* **EXERCISE INSTRUCTIONS**
When you reach the line in the data below that contains "Figure 7: Reading", please start repeating lines exactly, and stop after the line that contains "73.5% 10.5% |", repeating nothing else.
####
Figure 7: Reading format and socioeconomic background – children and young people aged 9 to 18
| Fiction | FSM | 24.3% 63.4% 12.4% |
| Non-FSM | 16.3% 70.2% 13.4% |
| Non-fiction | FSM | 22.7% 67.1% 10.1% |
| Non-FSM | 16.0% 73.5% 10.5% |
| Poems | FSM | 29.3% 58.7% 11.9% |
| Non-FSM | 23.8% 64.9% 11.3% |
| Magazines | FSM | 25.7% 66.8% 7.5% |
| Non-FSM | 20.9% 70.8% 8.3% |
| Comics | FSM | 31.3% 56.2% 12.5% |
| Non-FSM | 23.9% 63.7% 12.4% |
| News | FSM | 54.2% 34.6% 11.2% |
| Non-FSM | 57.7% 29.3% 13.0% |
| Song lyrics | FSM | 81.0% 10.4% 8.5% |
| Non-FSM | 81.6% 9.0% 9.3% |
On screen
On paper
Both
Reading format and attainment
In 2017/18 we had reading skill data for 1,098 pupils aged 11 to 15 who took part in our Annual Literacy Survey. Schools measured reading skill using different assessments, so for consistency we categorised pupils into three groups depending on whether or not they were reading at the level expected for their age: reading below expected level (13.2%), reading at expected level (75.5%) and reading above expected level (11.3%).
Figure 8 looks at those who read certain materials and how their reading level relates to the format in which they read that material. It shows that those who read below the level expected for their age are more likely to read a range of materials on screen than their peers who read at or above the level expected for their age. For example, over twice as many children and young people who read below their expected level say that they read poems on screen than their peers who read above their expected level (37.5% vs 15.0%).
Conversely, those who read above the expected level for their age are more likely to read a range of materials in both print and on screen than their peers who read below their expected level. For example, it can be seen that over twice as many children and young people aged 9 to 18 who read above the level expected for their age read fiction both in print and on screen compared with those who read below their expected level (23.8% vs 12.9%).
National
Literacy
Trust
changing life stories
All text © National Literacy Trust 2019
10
####
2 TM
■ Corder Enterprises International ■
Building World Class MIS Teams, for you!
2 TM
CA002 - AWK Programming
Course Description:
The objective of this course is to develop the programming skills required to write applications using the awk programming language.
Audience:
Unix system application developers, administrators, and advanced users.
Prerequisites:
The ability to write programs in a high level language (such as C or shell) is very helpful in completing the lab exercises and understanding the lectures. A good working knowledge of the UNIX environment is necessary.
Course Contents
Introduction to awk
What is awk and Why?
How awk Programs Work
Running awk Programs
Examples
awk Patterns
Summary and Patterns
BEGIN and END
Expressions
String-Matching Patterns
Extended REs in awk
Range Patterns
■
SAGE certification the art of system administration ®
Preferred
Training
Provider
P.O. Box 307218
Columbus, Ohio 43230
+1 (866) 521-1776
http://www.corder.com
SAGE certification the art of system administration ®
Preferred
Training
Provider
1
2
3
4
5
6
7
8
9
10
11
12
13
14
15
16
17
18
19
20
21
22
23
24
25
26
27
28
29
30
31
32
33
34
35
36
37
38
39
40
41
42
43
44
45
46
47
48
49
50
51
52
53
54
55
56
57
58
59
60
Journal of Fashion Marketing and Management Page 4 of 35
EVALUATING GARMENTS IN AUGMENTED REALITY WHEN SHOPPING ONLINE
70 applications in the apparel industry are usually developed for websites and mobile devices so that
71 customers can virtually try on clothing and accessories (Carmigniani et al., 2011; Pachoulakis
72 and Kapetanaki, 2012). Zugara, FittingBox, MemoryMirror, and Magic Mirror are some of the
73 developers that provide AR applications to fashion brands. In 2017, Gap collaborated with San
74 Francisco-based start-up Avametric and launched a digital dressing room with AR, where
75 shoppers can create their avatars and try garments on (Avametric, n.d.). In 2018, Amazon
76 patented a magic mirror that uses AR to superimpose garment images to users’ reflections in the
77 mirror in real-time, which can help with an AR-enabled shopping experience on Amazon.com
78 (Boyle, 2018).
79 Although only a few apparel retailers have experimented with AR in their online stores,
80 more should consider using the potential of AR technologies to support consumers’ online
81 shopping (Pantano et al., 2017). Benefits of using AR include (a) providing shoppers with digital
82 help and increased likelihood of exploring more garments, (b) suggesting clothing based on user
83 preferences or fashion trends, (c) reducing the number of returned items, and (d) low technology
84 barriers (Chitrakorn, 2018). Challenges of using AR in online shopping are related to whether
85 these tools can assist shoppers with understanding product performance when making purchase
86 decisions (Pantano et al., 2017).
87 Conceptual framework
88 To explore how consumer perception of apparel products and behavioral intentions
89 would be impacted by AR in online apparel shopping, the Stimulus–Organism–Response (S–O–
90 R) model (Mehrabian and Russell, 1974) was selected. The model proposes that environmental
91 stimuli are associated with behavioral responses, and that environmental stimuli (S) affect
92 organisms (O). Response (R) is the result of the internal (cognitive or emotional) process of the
####
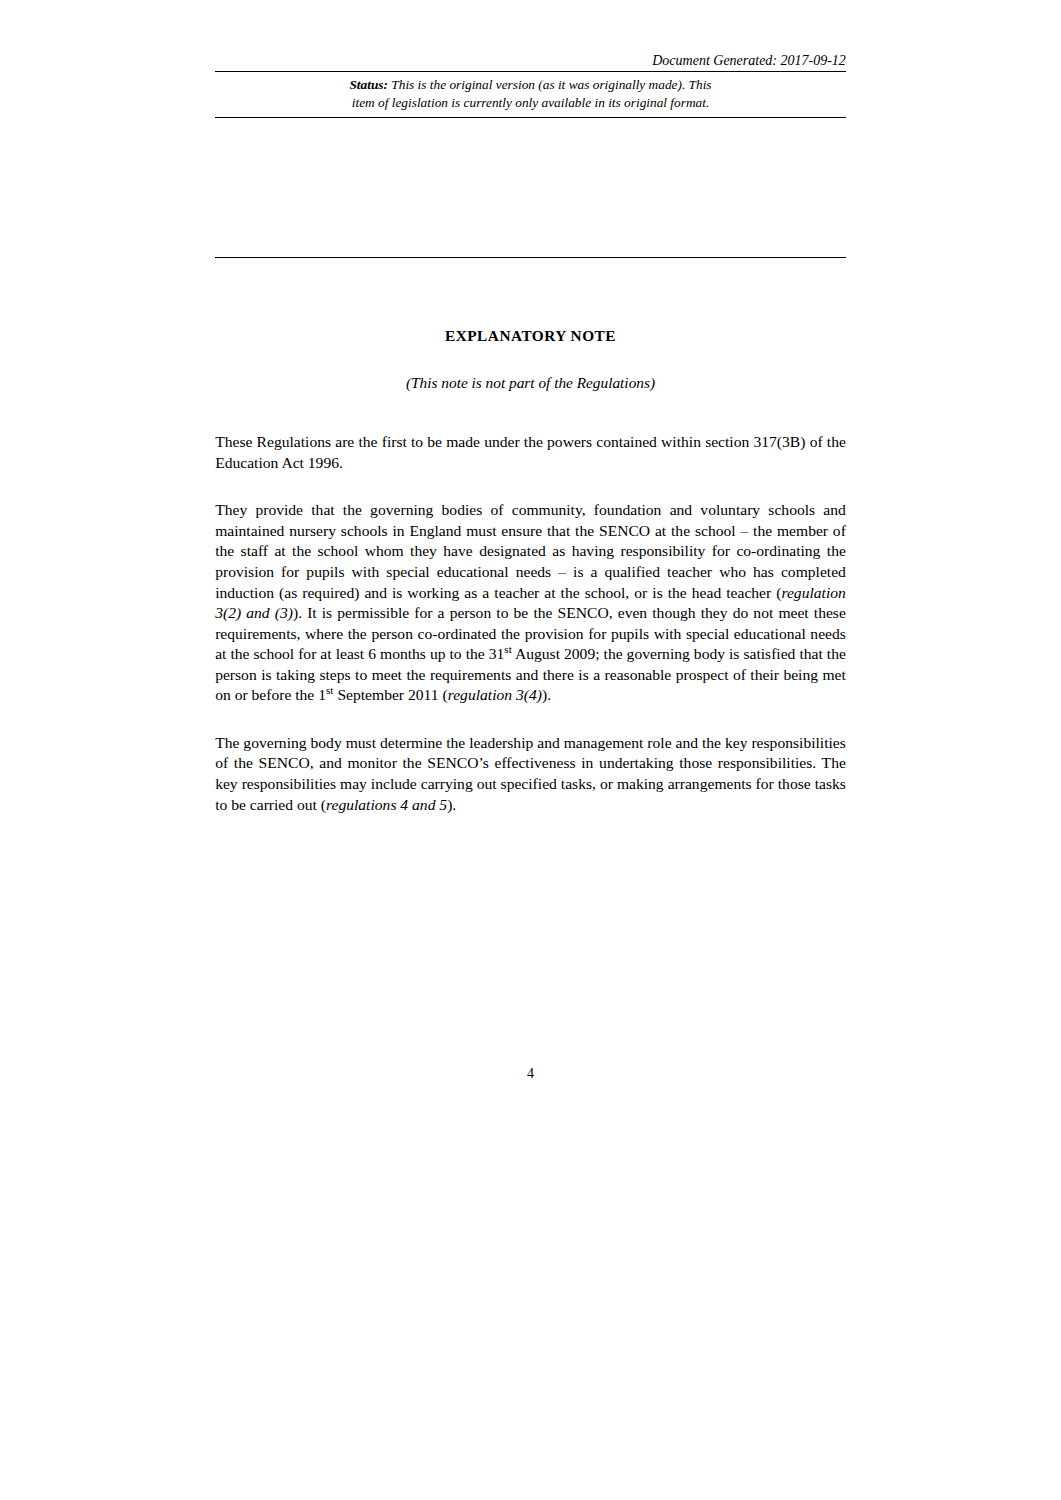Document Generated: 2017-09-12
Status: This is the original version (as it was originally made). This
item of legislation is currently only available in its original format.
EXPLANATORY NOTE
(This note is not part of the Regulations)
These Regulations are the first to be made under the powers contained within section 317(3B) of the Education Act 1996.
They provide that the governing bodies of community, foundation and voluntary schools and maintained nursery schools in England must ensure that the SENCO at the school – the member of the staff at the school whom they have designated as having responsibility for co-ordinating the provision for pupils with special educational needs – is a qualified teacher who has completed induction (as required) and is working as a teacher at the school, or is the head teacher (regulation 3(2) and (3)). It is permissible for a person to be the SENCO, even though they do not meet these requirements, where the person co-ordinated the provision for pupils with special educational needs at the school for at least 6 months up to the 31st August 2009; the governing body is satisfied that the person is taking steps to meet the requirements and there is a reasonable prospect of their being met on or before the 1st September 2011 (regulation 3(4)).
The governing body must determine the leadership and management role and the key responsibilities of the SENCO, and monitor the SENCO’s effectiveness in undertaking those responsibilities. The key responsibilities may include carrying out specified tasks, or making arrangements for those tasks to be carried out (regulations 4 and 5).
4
####
* **SOLUTION TO THE EXERCISE**
Figure 7: Reading format and socioeconomic background – children and young people aged 9 to 18
| Fiction | FSM | 24.3% 63.4% 12.4% |
| Non-FSM | 16.3% 70.2% 13.4% |
| Non-fiction | FSM | 22.7% 67.1% 10.1% |
| Non-FSM | 16.0% 73.5% 10.5% |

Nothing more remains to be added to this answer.